RECORDS FOR PROCESSING =>

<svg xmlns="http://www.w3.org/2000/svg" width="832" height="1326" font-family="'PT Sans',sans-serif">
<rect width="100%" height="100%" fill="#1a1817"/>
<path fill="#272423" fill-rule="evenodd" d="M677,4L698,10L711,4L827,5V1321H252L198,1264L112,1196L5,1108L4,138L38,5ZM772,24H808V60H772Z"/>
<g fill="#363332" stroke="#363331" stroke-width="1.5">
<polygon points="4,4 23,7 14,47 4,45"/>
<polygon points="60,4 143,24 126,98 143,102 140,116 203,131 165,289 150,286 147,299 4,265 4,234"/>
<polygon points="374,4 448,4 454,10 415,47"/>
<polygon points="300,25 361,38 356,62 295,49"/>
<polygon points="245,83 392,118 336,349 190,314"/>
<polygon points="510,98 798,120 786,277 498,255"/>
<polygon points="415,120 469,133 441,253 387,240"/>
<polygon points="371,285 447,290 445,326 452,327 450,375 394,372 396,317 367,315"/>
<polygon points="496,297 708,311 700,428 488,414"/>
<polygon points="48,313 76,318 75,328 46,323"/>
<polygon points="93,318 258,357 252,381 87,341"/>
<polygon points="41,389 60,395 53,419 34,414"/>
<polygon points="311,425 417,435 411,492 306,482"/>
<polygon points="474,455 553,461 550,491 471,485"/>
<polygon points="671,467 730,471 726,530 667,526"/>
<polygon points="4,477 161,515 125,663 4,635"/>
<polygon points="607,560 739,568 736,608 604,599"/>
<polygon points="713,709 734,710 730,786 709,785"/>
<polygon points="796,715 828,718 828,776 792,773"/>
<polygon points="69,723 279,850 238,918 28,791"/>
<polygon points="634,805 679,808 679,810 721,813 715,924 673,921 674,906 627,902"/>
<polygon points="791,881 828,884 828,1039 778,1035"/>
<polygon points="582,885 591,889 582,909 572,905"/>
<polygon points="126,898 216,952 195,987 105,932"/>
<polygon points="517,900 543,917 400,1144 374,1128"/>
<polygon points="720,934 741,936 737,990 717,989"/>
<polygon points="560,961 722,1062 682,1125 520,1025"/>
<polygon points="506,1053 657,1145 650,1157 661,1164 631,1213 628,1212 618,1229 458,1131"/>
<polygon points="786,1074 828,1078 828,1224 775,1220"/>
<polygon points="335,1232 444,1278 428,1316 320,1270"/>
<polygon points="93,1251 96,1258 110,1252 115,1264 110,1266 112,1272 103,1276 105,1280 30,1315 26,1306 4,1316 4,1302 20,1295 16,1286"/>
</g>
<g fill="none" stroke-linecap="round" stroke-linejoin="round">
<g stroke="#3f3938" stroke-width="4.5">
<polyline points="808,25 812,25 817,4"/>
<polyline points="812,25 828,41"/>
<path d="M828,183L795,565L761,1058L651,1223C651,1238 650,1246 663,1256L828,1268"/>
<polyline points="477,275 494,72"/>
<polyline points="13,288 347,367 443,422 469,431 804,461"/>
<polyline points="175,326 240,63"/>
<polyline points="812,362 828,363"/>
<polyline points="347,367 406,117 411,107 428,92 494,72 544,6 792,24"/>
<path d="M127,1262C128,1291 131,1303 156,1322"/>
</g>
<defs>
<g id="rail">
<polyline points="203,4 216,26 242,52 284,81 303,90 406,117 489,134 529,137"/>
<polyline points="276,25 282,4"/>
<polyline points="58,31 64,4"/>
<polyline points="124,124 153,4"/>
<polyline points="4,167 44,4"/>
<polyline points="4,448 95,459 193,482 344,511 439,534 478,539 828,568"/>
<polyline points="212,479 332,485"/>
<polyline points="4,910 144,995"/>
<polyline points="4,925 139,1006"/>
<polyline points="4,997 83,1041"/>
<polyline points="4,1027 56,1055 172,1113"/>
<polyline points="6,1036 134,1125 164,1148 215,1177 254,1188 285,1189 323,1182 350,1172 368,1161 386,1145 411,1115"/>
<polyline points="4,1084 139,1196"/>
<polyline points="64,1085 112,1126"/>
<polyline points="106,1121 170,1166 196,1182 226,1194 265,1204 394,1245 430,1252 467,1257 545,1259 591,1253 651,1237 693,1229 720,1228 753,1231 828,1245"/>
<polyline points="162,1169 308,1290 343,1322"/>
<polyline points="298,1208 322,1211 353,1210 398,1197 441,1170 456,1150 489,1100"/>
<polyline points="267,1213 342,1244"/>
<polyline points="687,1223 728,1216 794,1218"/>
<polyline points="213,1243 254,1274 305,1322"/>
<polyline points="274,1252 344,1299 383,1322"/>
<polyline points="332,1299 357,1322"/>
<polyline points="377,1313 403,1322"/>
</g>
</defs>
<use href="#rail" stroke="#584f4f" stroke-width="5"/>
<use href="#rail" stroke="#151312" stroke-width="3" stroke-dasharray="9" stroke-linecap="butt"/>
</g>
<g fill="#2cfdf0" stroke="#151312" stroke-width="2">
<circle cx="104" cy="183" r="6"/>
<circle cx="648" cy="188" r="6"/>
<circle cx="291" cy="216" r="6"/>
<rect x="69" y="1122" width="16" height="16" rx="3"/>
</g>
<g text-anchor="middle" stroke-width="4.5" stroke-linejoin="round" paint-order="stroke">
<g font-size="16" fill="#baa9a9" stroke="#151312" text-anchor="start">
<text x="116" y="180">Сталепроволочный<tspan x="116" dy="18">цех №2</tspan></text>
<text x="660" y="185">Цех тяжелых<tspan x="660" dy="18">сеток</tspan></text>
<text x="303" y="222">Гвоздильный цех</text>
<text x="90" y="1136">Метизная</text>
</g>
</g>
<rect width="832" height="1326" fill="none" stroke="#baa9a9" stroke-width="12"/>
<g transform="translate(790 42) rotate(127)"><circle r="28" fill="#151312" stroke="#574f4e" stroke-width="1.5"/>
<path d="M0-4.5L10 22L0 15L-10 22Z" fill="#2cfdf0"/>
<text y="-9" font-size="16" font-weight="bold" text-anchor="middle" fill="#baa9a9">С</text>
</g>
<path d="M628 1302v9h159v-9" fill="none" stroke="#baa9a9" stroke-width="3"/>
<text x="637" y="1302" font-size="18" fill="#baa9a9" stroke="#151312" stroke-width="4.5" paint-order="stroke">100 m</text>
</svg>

PROBLEM REQUIREMENTS => Reproduce the entries above in full and exactly.

TASK RESULT =>
<svg xmlns="http://www.w3.org/2000/svg" width="832" height="1326" font-family="'PT Sans',sans-serif">
<rect width="100%" height="100%" fill="#1a1817"/>
<path fill="#272423" fill-rule="evenodd" d="M677,4L698,10L711,4L827,5V1321H252L198,1264L112,1196L5,1108L4,138L38,5ZM772,24H808V60H772Z"/>
<g fill="#363332" stroke="#363331" stroke-width="1.5">
<polygon points="4,4 23,7 14,47 4,45"/>
<polygon points="60,4 143,24 126,98 143,102 140,116 203,131 165,289 150,286 147,299 4,265 4,234"/>
<polygon points="374,4 448,4 454,10 415,47"/>
<polygon points="300,25 361,38 356,62 295,49"/>
<polygon points="245,83 392,118 336,349 190,314"/>
<polygon points="510,98 798,120 786,277 498,255"/>
<polygon points="415,120 469,133 441,253 387,240"/>
<polygon points="371,285 447,290 445,326 452,327 450,375 394,372 396,317 367,315"/>
<polygon points="496,297 708,311 700,428 488,414"/>
<polygon points="48,313 76,318 75,328 46,323"/>
<polygon points="93,318 258,357 252,381 87,341"/>
<polygon points="41,389 60,395 53,419 34,414"/>
<polygon points="311,425 417,435 411,492 306,482"/>
<polygon points="474,455 553,461 550,491 471,485"/>
<polygon points="671,467 730,471 726,530 667,526"/>
<polygon points="4,477 161,515 125,663 4,635"/>
<polygon points="607,560 739,568 736,608 604,599"/>
<polygon points="713,709 734,710 730,786 709,785"/>
<polygon points="796,715 828,718 828,776 792,773"/>
<polygon points="69,723 279,850 238,918 28,791"/>
<polygon points="634,805 679,808 679,810 721,813 715,924 673,921 674,906 627,902"/>
<polygon points="791,881 828,884 828,1039 778,1035"/>
<polygon points="582,885 591,889 582,909 572,905"/>
<polygon points="126,898 216,952 195,987 105,932"/>
<polygon points="517,900 543,917 400,1144 374,1128"/>
<polygon points="720,934 741,936 737,990 717,989"/>
<polygon points="560,961 722,1062 682,1125 520,1025"/>
<polygon points="506,1053 657,1145 650,1157 661,1164 631,1213 628,1212 618,1229 458,1131"/>
<polygon points="786,1074 828,1078 828,1224 775,1220"/>
<polygon points="335,1232 444,1278 428,1316 320,1270"/>
<polygon points="93,1251 96,1258 110,1252 115,1264 110,1266 112,1272 103,1276 105,1280 30,1315 26,1306 4,1316 4,1302 20,1295 16,1286"/>
</g>
<g fill="none" stroke-linecap="round" stroke-linejoin="round">
<g stroke="#3f3938" stroke-width="4.5">
<polyline points="808,25 812,25 817,4"/>
<polyline points="812,25 828,41"/>
<path d="M828,183L795,565L761,1058L651,1223C651,1238 650,1246 663,1256L828,1268"/>
<polyline points="477,275 494,72"/>
<polyline points="13,288 347,367 443,422 469,431 804,461"/>
<polyline points="175,326 240,63"/>
<polyline points="812,362 828,363"/>
<polyline points="347,367 406,117 411,107 428,92 494,72 544,6 792,24"/>
<path d="M127,1262C128,1291 131,1303 156,1322"/>
</g>
<defs>
<g id="rail">
<polyline points="203,4 216,26 242,52 284,81 303,90 406,117 489,134 529,137"/>
<polyline points="276,25 282,4"/>
<polyline points="58,31 64,4"/>
<polyline points="124,124 153,4"/>
<polyline points="4,167 44,4"/>
<polyline points="4,448 95,459 193,482 344,511 439,534 478,539 828,568"/>
<polyline points="212,479 332,485"/>
<polyline points="4,910 144,995"/>
<polyline points="4,925 139,1006"/>
<polyline points="4,997 83,1041"/>
<polyline points="4,1027 56,1055 172,1113"/>
<polyline points="6,1036 134,1125 164,1148 215,1177 254,1188 285,1189 323,1182 350,1172 368,1161 386,1145 411,1115"/>
<polyline points="4,1084 139,1196"/>
<polyline points="64,1085 112,1126"/>
<polyline points="106,1121 170,1166 196,1182 226,1194 265,1204 394,1245 430,1252 467,1257 545,1259 591,1253 651,1237 693,1229 720,1228 753,1231 828,1245"/>
<polyline points="162,1169 308,1290 343,1322"/>
<polyline points="298,1208 322,1211 353,1210 398,1197 441,1170 456,1150 489,1100"/>
<polyline points="267,1213 342,1244"/>
<polyline points="687,1223 728,1216 794,1218"/>
<polyline points="213,1243 254,1274 305,1322"/>
<polyline points="274,1252 344,1299 383,1322"/>
<polyline points="332,1299 357,1322"/>
<polyline points="377,1313 403,1322"/>
</g>
</defs>
<use href="#rail" stroke="#584f4f" stroke-width="5"/>
<use href="#rail" stroke="#151312" stroke-width="3" stroke-dasharray="9" stroke-linecap="butt"/>
</g>
<g fill="#2cfdf0" stroke="#151312" stroke-width="2">
<circle cx="104" cy="183" r="6"/>
<circle cx="648" cy="188" r="6"/>
<circle cx="291" cy="216" r="6"/>
<rect x="69" y="1122" width="16" height="16" rx="3"/>
</g>
<g text-anchor="middle" stroke-width="4.5" stroke-linejoin="round" paint-order="stroke">
<g font-size="16" fill="#baa9a9" stroke="#151312" text-anchor="start">
<text x="116" y="180">Сталепроволочный<tspan x="116" dy="18">цех №2</tspan></text>
<text x="660" y="185">Цех тяжелых<tspan x="660" dy="18">сеток</tspan></text>
<text x="303" y="222">Гвоздильный цех</text>
<text x="90" y="1136">Метизная</text>
</g>
</g>
<rect width="832" height="1326" fill="none" stroke="#baa9a9" stroke-width="12"/>
<g transform="translate(790 42) rotate(127)"><circle r="28" fill="#151312" stroke="#574f4e" stroke-width="1.5"/>
<path d="M0-4.5L10 22L0 15L-10 22Z" fill="#2cfdf0"/>
<text y="-9" font-size="16" font-weight="bold" text-anchor="middle" fill="#baa9a9">С</text>
</g>
<path d="M628 1302v9h159v-9" fill="none" stroke="#baa9a9" stroke-width="3"/>
<text x="637" y="1302" font-size="18" fill="#baa9a9" stroke="#151312" stroke-width="4.5" paint-order="stroke">100 m</text>
</svg>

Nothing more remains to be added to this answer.